Casting around for a topic for today’s post, I asked for ideas on my Facebook page. And I got a great one, which I’d been meaning to do for a while anyway. Thanks, Tess Stobie!
I love reading books in English, almost as much as I love listening to my Revo WIFI radio. And I devour books about Spain, especially Andalucia and, obviously, Seville.
So here is a list of my favourites. If they’re a bit old, it’s because nothing else that’s been written recently is a patch on these – it’s as much about the style, as the content. Having said that, I firmly belive that you have to understand a country’s history (I’ve never formally studied Spanish history), especially when it’s as traumatic and bloody as Spain’s, to get a handle on how it is hoy en dia.
Duende by Jason Webster
This is a journey into the dark world of flamenco – the author learns guitar and plays with some genuine gitano musicians in the dodgier parts of Madrid. I love this author because he is endlessly curious, he loves Spain, he writes beautifully, and he has cojones.
The Seville Communion by Arturo Perez-Reverte (Published in Spanish as La Piel del Tambor)
A contemporary thriller by this popular Spanish writer, set in the city and based around murders and the Catholic Church. Perez-Reverte also wrote the trashy but highly entertaining Queen of the South, about a Mexican drug baron in Marbella, which aired on TV earlier this year; the twist is, it’s a woman.
As I Walked Out One Midsummer Morning by Laurie Lee
Laurie Lee is one of the most lyrical writers I’ve ever had the pleasure of reading. He walked over the Pyrenees and across Spain, living in Andalucia (near Malaga) for years until the Civil War drive him out. A poetic view of early 20th-century from stables, yards and horse carts.
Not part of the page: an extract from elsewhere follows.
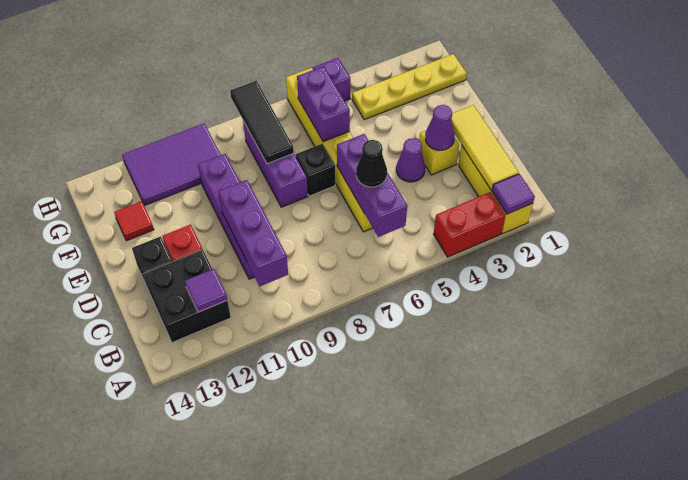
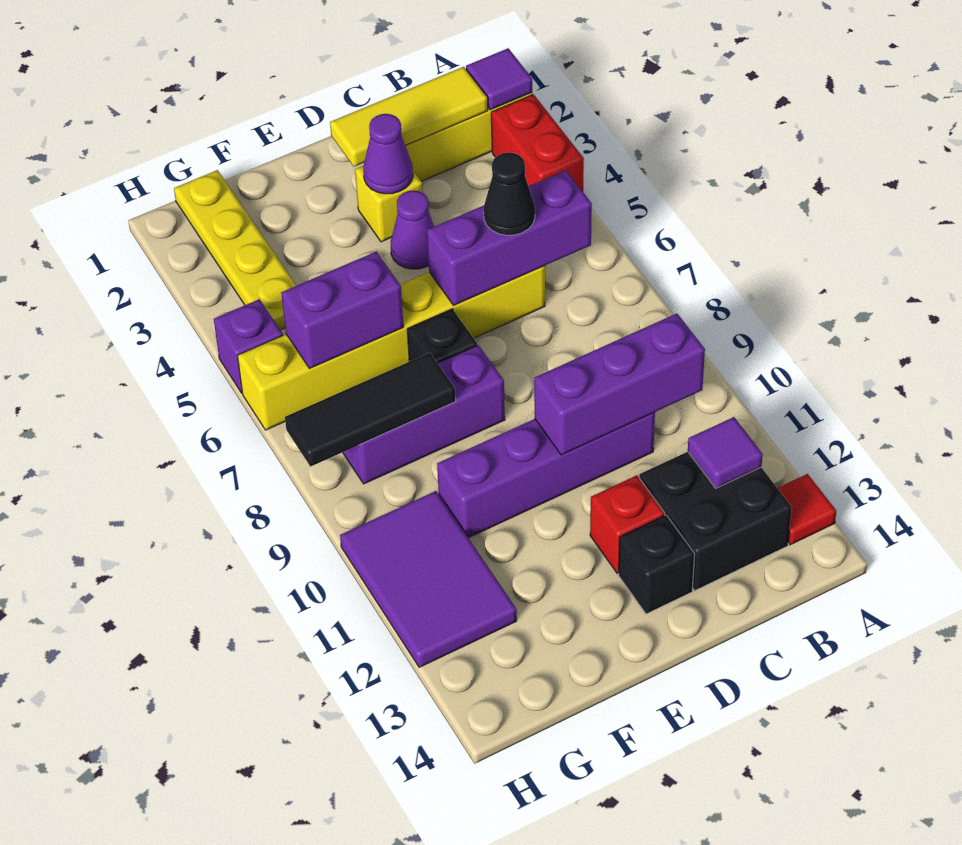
red tile F13 level 1 -> red tile A13 level 1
South from Granada by Gerald Brenan
I have my Dad’s battered old hardback version of this, from the 1950s, as he’s a big fan. Brenan, an Englishman, lived in the Alpujarras in the 1930s, and the image he describes is of a mountain village that hasn’t changed for centuries. It can only be reached by mule, and lives according to the seasons. He returned after the Civil War, describing a trip through a much-changed land.
The Factory of Lights by Michael Jacobs
A historian who has written comprehensive, authoritative tomes on the history of Andalucia, Jacobs wrote the most authentic story of living in a small town in Andalucia and falling in with the locals. Forget sheep farming, Landrovers and restoring run-down old stone farms (yawn), he creates a cast of memorable local characters which stayed with me for a long time. It’s not about him, or his building project, but the people in the Jaen town, and how they interact. Relatively unknown – Jacobs, an academic, is no self-publicist, which says a lot. The best account of what rural life here is really like.
Listen Comrades: El Campesino by Valentin Gonzalez
Another of my Dad’s – a gripping, melodramatic tale of a respected Communist commander from the Civil War who is sent to Russia. But he doesn’t toe the line, and is sent to a succession of labour camps. Colourful, extraordinary adventures. Just look at the guy – look at that face – you can see he’s got some tales to tell.
Monsignor Quixote by Graham Greene
I am a huge Graham Greene fan, especially of his books which are set abroad. More modern (published in the early 1980s, post-Franco) than the other books on this list, it tells of a priest who travels around Spain with a deposed Communist mayor as his Sancho Panza; his Rocinante is an ancient Seat. Greene has a wonderful ear for dialogue.
The Sun Also Rises, Ernest Hemingway
As a vegetarian, I detest bullfighting, but living in Spain and not reading Hemingway is a sin. This account of boozy, sexed-up expats in Pamplona for the bull running is a vivid account of how that set lived. He’s not exactly the most flowery of writer – he makes a good contrast with Lee, in fact – but the spare urgency of his prose takes you right into 1920s Spain. It’s a novel, but is based on real people and real events.
That’s it. What I really wanted to do was to have my favourite quote from each book, but it’s getting late so I’ll try to do that for another installment in A Post A Day later this month.